WORK REQUIRED
Put the lines from the start of the records through the line containing "La recomendación de los investigadores no es" into a Markdown table with the columns Row and Line, leaving out blank lines.

THE DATA

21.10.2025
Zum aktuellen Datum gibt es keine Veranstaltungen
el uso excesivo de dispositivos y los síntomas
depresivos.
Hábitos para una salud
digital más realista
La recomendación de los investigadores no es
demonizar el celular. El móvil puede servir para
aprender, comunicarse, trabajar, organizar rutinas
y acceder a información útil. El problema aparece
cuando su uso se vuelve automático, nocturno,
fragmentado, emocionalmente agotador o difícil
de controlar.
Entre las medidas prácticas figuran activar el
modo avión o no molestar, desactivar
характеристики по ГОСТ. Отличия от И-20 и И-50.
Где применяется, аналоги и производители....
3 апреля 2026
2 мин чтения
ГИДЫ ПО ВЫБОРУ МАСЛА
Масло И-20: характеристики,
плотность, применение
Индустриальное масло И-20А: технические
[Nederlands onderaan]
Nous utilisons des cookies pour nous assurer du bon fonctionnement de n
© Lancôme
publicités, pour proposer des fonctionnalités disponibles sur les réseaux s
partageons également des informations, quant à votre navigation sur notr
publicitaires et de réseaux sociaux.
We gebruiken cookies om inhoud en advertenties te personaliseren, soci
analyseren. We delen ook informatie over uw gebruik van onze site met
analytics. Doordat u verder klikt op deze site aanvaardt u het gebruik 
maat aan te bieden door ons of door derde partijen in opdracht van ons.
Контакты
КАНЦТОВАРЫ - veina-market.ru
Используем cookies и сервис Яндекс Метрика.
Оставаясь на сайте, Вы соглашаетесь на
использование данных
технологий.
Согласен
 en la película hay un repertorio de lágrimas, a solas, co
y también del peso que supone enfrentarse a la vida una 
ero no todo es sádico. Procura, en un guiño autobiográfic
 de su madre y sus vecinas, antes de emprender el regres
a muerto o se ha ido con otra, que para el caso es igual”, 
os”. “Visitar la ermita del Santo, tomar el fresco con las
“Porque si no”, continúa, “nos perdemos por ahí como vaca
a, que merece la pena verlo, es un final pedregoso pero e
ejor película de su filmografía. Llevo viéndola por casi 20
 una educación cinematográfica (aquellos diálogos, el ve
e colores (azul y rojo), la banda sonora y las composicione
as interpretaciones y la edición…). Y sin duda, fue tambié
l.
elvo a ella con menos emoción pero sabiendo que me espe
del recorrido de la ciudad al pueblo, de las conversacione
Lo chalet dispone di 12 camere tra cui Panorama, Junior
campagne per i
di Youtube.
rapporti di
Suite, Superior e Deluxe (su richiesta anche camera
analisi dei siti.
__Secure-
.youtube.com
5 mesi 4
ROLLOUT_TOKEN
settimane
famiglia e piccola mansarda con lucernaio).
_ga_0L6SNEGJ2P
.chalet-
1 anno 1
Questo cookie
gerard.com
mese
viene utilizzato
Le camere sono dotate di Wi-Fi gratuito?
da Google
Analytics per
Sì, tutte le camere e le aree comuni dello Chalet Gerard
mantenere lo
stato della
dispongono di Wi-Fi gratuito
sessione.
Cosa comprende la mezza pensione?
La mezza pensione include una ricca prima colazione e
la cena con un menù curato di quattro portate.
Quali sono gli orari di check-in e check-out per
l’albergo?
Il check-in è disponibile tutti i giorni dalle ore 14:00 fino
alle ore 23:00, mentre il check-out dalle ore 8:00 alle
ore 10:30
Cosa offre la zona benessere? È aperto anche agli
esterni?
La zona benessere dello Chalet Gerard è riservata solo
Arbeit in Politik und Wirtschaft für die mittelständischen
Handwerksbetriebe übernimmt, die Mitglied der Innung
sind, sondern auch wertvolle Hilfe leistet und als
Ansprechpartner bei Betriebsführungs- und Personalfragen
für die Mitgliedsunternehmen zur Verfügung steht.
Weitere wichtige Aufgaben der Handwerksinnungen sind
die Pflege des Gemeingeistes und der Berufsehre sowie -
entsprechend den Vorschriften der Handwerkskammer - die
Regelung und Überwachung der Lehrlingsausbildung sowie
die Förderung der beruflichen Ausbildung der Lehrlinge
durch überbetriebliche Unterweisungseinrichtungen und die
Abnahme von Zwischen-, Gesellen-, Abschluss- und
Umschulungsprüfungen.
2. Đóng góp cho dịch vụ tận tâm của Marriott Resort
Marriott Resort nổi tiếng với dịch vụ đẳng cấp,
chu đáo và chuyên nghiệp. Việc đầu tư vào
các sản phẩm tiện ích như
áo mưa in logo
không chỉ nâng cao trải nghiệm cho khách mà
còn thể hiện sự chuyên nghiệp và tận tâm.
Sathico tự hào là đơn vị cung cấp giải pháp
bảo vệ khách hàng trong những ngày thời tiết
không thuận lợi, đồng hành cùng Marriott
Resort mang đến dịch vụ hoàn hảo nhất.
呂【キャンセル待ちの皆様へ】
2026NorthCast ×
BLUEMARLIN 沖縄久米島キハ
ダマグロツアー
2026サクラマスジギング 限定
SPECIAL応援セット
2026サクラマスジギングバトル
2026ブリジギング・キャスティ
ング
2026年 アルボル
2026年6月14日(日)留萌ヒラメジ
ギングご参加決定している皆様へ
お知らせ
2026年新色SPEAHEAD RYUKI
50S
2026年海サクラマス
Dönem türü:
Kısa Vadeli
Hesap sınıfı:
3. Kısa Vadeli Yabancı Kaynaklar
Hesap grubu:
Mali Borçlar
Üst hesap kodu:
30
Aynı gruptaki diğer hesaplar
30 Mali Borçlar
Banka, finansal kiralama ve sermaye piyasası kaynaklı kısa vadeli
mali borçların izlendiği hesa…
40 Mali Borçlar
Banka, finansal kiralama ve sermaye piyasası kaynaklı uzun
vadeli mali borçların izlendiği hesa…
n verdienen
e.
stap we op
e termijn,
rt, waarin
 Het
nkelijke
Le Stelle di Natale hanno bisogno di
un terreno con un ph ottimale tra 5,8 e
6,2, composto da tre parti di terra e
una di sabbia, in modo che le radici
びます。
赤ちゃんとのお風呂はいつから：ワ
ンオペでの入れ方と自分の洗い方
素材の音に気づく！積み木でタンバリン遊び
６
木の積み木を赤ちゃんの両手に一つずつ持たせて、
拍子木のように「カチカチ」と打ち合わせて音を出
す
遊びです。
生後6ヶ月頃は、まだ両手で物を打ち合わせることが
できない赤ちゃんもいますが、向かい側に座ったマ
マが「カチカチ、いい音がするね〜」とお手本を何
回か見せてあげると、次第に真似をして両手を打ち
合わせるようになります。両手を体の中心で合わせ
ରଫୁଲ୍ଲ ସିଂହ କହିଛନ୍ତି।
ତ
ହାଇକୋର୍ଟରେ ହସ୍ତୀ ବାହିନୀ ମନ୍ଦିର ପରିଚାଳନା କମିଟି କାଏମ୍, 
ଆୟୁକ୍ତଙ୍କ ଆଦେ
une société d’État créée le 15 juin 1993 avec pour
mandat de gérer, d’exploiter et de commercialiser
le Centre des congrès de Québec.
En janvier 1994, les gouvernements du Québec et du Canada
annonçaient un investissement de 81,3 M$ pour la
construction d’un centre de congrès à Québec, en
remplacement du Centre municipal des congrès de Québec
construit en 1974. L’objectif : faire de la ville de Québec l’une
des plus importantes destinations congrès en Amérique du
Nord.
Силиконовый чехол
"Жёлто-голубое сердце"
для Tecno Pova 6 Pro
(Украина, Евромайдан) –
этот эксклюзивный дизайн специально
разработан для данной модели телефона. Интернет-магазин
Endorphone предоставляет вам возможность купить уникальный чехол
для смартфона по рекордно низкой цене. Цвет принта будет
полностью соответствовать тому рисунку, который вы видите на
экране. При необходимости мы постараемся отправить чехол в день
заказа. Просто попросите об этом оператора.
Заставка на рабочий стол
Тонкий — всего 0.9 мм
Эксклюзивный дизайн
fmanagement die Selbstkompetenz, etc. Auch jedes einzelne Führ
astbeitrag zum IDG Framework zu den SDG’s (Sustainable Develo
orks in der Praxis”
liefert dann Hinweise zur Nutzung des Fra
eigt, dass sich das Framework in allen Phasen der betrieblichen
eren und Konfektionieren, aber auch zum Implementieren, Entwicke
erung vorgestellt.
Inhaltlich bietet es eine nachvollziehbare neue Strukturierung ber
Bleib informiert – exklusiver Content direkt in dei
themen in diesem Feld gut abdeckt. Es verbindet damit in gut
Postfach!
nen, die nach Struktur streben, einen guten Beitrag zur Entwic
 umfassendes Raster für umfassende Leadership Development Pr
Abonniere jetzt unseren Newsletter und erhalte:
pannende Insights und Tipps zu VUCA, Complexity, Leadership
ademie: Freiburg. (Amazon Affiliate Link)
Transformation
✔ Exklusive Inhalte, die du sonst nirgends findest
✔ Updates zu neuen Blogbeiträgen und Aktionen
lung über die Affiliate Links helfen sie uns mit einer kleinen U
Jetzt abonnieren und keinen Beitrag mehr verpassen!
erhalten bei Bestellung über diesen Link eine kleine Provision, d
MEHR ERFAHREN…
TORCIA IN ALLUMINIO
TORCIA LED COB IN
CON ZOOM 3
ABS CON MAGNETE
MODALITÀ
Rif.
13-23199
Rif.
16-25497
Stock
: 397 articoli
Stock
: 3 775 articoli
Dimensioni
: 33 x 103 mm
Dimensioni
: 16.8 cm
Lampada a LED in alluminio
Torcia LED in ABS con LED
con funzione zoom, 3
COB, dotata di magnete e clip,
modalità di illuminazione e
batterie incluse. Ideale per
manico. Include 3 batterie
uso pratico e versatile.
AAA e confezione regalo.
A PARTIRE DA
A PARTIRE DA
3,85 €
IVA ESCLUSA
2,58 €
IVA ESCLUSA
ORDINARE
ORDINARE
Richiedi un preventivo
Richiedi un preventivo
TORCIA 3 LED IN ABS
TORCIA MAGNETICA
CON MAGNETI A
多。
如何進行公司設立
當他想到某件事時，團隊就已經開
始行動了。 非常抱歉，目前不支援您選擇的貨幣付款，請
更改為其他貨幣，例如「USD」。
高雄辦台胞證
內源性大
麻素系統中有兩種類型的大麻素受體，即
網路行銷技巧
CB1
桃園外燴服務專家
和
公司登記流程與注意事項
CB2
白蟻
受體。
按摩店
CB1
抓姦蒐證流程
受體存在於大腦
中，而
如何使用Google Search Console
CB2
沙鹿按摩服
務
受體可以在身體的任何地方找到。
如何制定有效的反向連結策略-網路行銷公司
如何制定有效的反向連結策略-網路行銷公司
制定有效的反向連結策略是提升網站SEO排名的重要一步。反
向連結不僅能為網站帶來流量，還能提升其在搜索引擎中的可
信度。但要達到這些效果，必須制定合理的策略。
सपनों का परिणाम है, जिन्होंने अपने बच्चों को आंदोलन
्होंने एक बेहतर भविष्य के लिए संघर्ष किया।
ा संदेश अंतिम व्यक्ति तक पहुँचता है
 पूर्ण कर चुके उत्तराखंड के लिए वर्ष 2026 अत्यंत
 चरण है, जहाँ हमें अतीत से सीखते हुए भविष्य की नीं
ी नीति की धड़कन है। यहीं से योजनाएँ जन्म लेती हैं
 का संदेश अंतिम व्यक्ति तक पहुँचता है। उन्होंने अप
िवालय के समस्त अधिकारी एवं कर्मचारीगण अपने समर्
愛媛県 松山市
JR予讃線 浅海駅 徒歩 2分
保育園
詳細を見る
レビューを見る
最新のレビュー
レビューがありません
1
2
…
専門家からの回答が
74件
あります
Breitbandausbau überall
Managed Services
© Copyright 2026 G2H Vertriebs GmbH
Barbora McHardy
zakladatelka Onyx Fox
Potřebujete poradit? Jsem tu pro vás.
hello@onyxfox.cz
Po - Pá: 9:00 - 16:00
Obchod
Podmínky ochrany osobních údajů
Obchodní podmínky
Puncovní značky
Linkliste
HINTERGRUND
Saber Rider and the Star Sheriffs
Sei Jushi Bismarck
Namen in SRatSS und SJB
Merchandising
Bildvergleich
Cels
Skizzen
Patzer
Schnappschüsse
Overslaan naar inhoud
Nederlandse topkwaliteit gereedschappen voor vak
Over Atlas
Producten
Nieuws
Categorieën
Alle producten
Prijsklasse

ANSWER TO THE EXERCISE
| Row | Line |
|---|---|
| 1 | 21.10.2025 |
| 2 | Zum aktuellen Datum gibt es keine Veranstaltungen |
| 3 | el uso excesivo de dispositivos y los síntomas |
| 4 | depresivos. |
| 5 | Hábitos para una salud |
| 6 | digital más realista |
| 7 | La recomendación de los investigadores no es |